Although the proposed guidelines do not offer anything that can be considered groundbreaking, they do serve as an overview of the process for identifying and calculating extraordinary obsolescence.
Cook County 1st Installment Property Tax Calculation Has Changed
Tuesday
Aug 18, 2009
1st installment tax bills in Cook County have historically been computed at 50% of the property taxes paid for the preceding year. With the passage of S.B. 2125, 1st installment tax bills will be computed at 55% of the preceding year’s tax bills. Taxpayers in Cook County will want to accrue accordingly.
Property Tax Appeal Denied For Failure To Prove The Valuation Of Intangibles
Friday
Aug 14, 2009
In the recent decision of Huang v. Department of Revenue The Oregon Tax Court denied a taxpayer’s request for a reduction in the property tax valuation of a motel due to the taxpayer’s failure to prove the valuation of intangible business property.
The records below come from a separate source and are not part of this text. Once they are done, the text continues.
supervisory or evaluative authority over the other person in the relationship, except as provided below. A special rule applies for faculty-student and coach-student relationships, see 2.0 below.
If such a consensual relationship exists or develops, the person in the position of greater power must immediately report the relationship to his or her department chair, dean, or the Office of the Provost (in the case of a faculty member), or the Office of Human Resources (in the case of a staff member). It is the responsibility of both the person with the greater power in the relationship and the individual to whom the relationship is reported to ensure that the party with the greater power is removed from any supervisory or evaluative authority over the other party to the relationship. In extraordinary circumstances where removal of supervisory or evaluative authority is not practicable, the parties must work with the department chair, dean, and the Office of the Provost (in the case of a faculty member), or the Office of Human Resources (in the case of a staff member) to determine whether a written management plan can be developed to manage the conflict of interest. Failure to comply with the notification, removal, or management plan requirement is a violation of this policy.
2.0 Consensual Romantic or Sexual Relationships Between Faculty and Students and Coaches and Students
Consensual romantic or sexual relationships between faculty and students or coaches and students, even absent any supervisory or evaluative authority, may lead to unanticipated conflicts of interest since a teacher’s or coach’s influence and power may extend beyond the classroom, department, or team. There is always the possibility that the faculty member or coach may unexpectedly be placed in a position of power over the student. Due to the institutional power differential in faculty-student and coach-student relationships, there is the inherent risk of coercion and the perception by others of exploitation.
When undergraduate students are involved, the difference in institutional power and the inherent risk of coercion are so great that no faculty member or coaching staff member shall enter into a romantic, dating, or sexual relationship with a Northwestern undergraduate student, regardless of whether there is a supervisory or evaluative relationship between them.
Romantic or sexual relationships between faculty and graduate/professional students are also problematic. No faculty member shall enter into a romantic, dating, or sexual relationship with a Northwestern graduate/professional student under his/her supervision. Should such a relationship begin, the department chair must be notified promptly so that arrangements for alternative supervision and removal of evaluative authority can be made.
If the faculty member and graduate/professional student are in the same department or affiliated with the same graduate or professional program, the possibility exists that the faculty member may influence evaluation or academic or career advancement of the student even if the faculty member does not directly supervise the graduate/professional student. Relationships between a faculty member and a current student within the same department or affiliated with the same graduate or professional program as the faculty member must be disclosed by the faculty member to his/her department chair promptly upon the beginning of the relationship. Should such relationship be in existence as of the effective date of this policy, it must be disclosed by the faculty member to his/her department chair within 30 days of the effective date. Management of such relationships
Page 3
The taxpayer purchased a motel and the sales agreement allocated a portion of the purchase price to “land and buildings” and a portion to “Trade Name and Goodwill”. The taxpayer sought to have the ”Trade Name and Goodwill” portion excluded from the purchase price in order to arrive at the value for property tax purposes. The Tax Court found that:
“Taxpayers’ actions and Huang’s testimony fail to provide an explanation for why the Sales Agreement allocated the sales price among ‘Land and Buildings’ and ‘Trade [N]ame and Goodwill’”
In fact, the actions of the taxpayer both prior to the sale and subsequently seem to indicate the trade name had minimal, if any, value (they changed the name of the hotel after the sale) or that goodwill was properly valued (Haung testified that he did not know the manner in which the seller operated the business prior to the sale).
Commercial Property Sale Prices Show A Record Drop
Wednesday
Aug 5, 2009
The MIT Center for Real Estate recently released its 2009 Q2 Transaction-Based Index indicating an 18.1% decline in commercial real estate sale prices compared to the 1st quarter and, are you ready for this, a 39.2% decline from the peak in the 2nd quarter of 2007.
Some good news is that their summary analysis states:
“The big news this quarter is not just the magnitude of the drop, but the fact that transaction volume actually increased in the presence of this decline, the first volume increase since last summer,”
A pick up in transaction volume is a welcome sight to us property tax folks.